- Problem to solve -
Give back every record word for word, but keep the pictures out.

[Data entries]
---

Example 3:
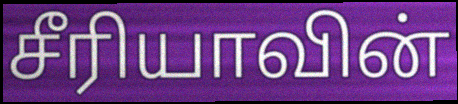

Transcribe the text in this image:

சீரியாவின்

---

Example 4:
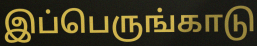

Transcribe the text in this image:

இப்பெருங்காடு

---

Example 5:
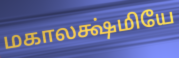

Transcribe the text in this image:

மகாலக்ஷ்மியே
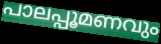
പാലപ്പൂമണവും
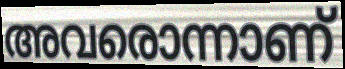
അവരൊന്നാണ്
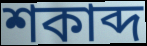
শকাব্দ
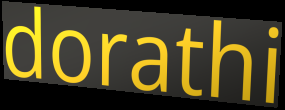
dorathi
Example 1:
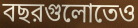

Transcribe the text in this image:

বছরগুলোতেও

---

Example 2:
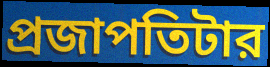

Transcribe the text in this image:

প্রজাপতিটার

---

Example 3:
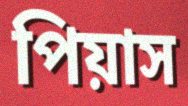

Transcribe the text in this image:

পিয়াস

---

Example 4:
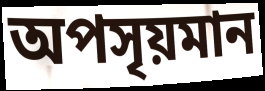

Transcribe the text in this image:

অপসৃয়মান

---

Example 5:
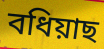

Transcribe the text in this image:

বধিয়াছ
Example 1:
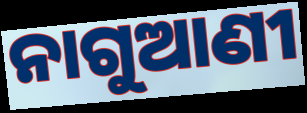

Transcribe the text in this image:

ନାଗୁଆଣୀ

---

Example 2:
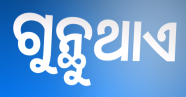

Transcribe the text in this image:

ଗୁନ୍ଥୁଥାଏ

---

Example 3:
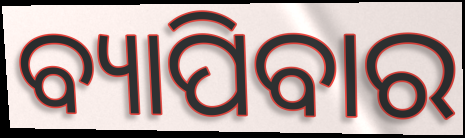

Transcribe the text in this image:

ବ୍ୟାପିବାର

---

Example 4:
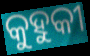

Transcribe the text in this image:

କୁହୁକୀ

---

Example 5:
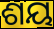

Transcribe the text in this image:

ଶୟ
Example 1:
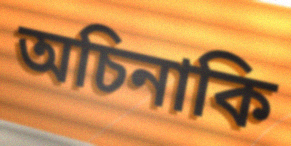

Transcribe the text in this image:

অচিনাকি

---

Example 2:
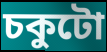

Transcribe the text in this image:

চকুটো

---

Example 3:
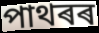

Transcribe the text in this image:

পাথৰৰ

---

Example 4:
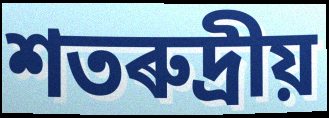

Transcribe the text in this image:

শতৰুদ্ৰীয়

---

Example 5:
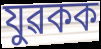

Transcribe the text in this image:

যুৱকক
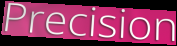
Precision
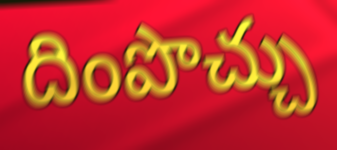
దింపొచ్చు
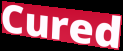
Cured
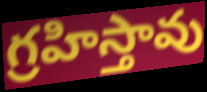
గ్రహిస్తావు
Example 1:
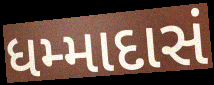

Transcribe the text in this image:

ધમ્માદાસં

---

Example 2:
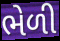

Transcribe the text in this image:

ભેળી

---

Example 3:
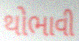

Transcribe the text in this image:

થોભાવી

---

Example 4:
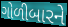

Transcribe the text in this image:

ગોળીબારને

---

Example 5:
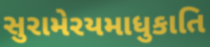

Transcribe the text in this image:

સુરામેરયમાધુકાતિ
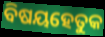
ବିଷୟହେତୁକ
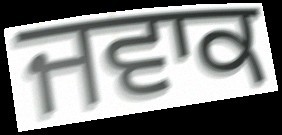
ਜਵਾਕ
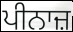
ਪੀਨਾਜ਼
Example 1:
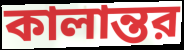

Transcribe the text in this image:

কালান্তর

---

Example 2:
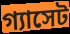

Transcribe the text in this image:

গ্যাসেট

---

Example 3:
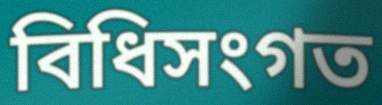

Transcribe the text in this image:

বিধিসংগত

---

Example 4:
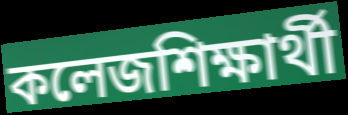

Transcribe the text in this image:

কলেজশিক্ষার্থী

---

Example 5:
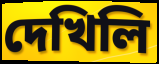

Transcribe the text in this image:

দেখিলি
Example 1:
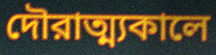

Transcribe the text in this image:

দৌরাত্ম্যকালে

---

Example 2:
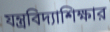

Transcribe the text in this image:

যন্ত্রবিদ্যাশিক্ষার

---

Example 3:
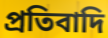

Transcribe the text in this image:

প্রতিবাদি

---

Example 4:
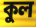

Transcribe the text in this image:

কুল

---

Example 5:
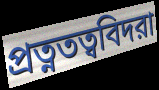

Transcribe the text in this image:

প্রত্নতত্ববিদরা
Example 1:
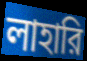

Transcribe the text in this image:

- Response to this exercise -
---

Example 3:

Transcribe the text in this image:

சீரியாவின்

---

Example 4:

Transcribe the text in this image:

இப்பெருங்காடு

---

Example 5:

Transcribe the text in this image:

மகாலக்ஷ்மியே
പാലപ്പൂമണവും
അവരൊന്നാണ്
শকাব্দ
dorathi
Example 1:

Transcribe the text in this image:

বছরগুলোতেও

---

Example 2:

Transcribe the text in this image:

প্রজাপতিটার

---

Example 3:

Transcribe the text in this image:

পিয়াস

---

Example 4:

Transcribe the text in this image:

অপসৃয়মান

---

Example 5:

Transcribe the text in this image:

বধিয়াছ
Example 1:

Transcribe the text in this image:

ନାଗୁଆଣୀ

---

Example 2:

Transcribe the text in this image:

ଗୁନ୍ଥୁଥାଏ

---

Example 3:

Transcribe the text in this image:

ବ୍ୟାପିବାର

---

Example 4:

Transcribe the text in this image:

କୁହୁକୀ

---

Example 5:

Transcribe the text in this image:

ଶୟ
Example 1:

Transcribe the text in this image:

অচিনাকি

---

Example 2:

Transcribe the text in this image:

চকুটো

---

Example 3:

Transcribe the text in this image:

পাথৰৰ

---

Example 4:

Transcribe the text in this image:

শতৰুদ্ৰীয়

---

Example 5:

Transcribe the text in this image:

যুৱকক
Precision
దింపొచ్చు
Cured
గ్రహిస్తావు
Example 1:

Transcribe the text in this image:

ધમ્માદાસં

---

Example 2:

Transcribe the text in this image:

ભેળી

---

Example 3:

Transcribe the text in this image:

થોભાવી

---

Example 4:

Transcribe the text in this image:

ગોળીબારને

---

Example 5:

Transcribe the text in this image:

સુરામેરયમાધુકાતિ
ବିଷୟହେତୁକ
ਜਵਾਕ
ਪੀਨਾਜ਼
Example 1:

Transcribe the text in this image:

কালান্তর

---

Example 2:

Transcribe the text in this image:

গ্যাসেট

---

Example 3:

Transcribe the text in this image:

বিধিসংগত

---

Example 4:

Transcribe the text in this image:

কলেজশিক্ষার্থী

---

Example 5:

Transcribe the text in this image:

দেখিলি
Example 1:

Transcribe the text in this image:

দৌরাত্ম্যকালে

---

Example 2:

Transcribe the text in this image:

যন্ত্রবিদ্যাশিক্ষার

---

Example 3:

Transcribe the text in this image:

প্রতিবাদি

---

Example 4:

Transcribe the text in this image:

কুল

---

Example 5:

Transcribe the text in this image:

প্রত্নতত্ববিদরা
Example 1:

Transcribe the text in this image:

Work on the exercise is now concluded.